[Parts of the exercise]
1/ Set down the passage of the news report on Macron's Morocco visit below, starting with "The meetings are" and going on through "denies their accusations.".
2/ According to the news report on Macron's Morocco visit below, which two countries has Doha been cooperating with to secure food and water?

UAE and Bahrain appear to be violating human rights by threatening to jail Qatar sympathisers, says human rights chief.
French President Emmanuel Macron has travelled to Morocco for a 24-hour visit for talks on battling terrorism as well as the Libyan conflict and Qatar’s dispute with its Gulf neighbours.
Ahead of Wednesday’s visit, the French presidency said Macron would discuss with Mohammed VI the dispute between Qatar and several countries, as both Paris and Rabat are keen on mediating a solution to the crisis.
“President Macron has spoken with all the heads of state of the region and called for appeasement. This efforts could converge with the mediation that Morocco wants to attempt,” it said.
A French diplomatic source said “the priority is to help resolve the crisis”.
The Elysee Palace said after Macron landed in Rabat that the French president would meet separately in Paris with the Emir of Qatar, Sheikh Tamim bin Hamad Al Thani, and the crown prince of the UAE, Sheikh Mohammad bin Zayed al-Nahyan.
The meetings are due to take place in the last week of June and are aimed at trying to defuse the Gulf dispute.
The UAE severed diplomatic ties with Qatar on June 5, along with Saudi Arabia, Bahrain, Egypt and other countries, accusing Doha of supporting “extremism”. Qatar vehemently denies their accusations.
The crisis is the worst to grip the Gulf in years.
The four Arab states have closed their airspace to Qatar that heavily relies on imports of food and water, among other products.
The measures have disrupted imports of food and other materials and caused some foreign banks to scale back business.
Doha has been cooperating with Iran and Turkey to secure food and water.

[Supplied information]

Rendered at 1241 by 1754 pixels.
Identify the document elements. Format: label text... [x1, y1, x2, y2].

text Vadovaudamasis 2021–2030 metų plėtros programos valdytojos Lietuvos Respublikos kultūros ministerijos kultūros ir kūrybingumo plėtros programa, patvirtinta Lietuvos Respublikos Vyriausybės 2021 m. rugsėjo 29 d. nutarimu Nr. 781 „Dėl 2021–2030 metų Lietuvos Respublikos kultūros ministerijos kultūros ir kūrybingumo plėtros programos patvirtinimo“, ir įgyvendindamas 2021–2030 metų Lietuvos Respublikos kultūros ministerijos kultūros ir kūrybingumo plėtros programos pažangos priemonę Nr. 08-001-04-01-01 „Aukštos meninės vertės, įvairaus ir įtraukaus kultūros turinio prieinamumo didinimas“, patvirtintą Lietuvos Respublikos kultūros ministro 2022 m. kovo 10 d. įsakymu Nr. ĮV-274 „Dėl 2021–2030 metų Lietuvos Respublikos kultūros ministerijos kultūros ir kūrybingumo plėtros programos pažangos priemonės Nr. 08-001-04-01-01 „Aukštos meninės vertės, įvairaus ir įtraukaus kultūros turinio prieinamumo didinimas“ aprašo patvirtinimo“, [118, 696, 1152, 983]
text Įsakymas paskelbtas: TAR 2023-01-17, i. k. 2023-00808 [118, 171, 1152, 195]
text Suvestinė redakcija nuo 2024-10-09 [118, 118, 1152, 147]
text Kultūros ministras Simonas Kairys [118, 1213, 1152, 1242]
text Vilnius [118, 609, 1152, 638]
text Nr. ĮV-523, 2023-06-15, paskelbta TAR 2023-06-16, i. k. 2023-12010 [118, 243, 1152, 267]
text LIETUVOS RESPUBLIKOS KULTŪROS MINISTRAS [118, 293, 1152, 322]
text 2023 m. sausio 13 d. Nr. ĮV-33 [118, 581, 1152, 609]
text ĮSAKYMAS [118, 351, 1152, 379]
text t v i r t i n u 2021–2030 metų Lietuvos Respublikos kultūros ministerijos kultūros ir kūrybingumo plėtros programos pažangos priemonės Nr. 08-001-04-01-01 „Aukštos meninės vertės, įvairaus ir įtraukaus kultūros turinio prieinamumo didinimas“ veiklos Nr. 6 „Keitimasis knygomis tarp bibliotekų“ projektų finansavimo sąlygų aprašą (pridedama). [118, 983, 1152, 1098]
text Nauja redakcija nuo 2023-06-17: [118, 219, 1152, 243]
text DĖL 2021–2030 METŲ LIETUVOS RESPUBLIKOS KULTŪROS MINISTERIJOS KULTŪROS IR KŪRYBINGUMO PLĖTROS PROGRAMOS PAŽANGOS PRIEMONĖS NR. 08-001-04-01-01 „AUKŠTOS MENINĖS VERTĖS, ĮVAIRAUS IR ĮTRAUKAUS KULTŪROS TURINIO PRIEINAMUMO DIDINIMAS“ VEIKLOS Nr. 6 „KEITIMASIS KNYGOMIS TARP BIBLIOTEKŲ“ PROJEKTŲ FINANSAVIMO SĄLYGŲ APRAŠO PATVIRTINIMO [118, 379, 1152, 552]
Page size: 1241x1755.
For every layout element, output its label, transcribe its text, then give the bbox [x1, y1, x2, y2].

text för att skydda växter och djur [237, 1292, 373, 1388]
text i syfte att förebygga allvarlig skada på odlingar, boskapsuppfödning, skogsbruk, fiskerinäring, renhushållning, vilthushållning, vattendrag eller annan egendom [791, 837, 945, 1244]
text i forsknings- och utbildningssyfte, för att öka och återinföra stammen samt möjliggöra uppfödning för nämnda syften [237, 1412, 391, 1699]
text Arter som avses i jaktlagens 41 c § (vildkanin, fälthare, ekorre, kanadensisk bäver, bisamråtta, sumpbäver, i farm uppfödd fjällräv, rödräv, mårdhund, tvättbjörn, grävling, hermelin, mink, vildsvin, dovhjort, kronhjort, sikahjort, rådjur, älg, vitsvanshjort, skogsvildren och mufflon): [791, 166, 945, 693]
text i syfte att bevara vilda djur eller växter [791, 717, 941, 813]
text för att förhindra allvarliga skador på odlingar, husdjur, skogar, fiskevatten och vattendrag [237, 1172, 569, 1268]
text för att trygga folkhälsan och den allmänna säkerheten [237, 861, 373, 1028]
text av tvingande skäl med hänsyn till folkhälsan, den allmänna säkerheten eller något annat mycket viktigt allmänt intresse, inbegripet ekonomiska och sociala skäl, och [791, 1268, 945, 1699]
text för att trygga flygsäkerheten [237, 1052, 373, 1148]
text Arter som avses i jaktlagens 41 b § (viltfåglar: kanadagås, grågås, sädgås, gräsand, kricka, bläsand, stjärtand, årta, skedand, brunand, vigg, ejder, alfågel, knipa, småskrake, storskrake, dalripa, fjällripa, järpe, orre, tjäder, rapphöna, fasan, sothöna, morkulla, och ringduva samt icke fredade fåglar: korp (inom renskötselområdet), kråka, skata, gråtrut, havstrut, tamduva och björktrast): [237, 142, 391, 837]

[Solutions to the tasks]
1/
The meetings are due to take place in the last week of June and are aimed at trying to defuse the Gulf dispute.
The UAE severed diplomatic ties with Qatar on June 5, along with Saudi Arabia, Bahrain, Egypt and other countries, accusing Doha of supporting “extremism”. Qatar vehemently denies their accusations.

2/ Iran and Turkey.